In seinem Text „Licht vom Licht erleuchte mich“ (1878: 315) bittet er Gott: „Zünde selbst das Opfer an, das auf meinen Lippen lieget“ – was in alten Texten schon begegnete: Nicht die Musen küssen den Dichter – Gott selbst gibt ihm das Wort in den Mund. In dem Samstag-Abend-Lied: „Die Woche geht zu Ende“ (1878: 329) erkennt er, dass er nach dem Sterben nicht vergehen kann, weil Gott in ihm lebt. Und er schließt: „Soll das in diesem Leben / die letzte Woche sein, / will ich nicht widerstreben, / nein, mich im Geiste freun / auf einen Feierabend, den Christi Tod gemacht; / und diese Hoffnung habend, / sprech ich nun: gute Nacht!“

Es wird deutlich: Mit den Liedern wird gearbeitet.
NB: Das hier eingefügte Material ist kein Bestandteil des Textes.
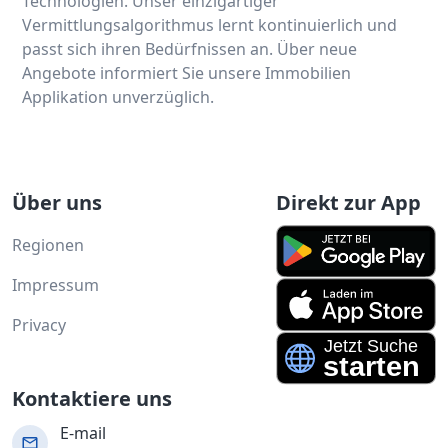
Technologien. Unser einzigartiger
Vermittlungsalgorithmus lernt kontinuierlich und
passt sich ihren Bedürfnissen an. Über neue
Angebote informiert Sie unsere Immobilien
Applikation unverzüglich.
Über uns
Direkt zur App
Regionen
Impressum
Privacy
Kontaktiere uns
E-mail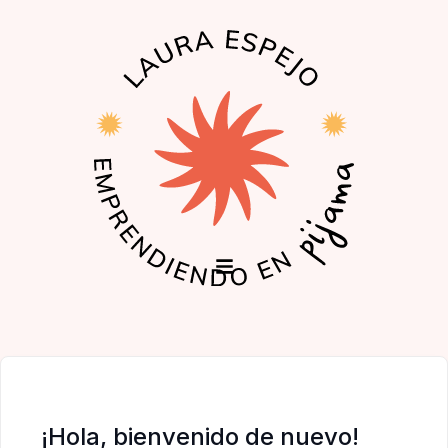
EL PODCAST
LA COMUNIDAD
¡Hola, bienvenido de nuevo!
Die Texte werden durch Bearbeitungen für die jeweilige Zeit lebendig gehalten. Auch das neue Gesangbuch lässt deutlich werden, welche Theologie dahinter steckt. Möglichst wenig radikal vom Blut Jesu reden. Mit der Auswahl der Lieder wird Theologie transportiert. Schmolck war ein fleißiger Lehrer durch Lieder.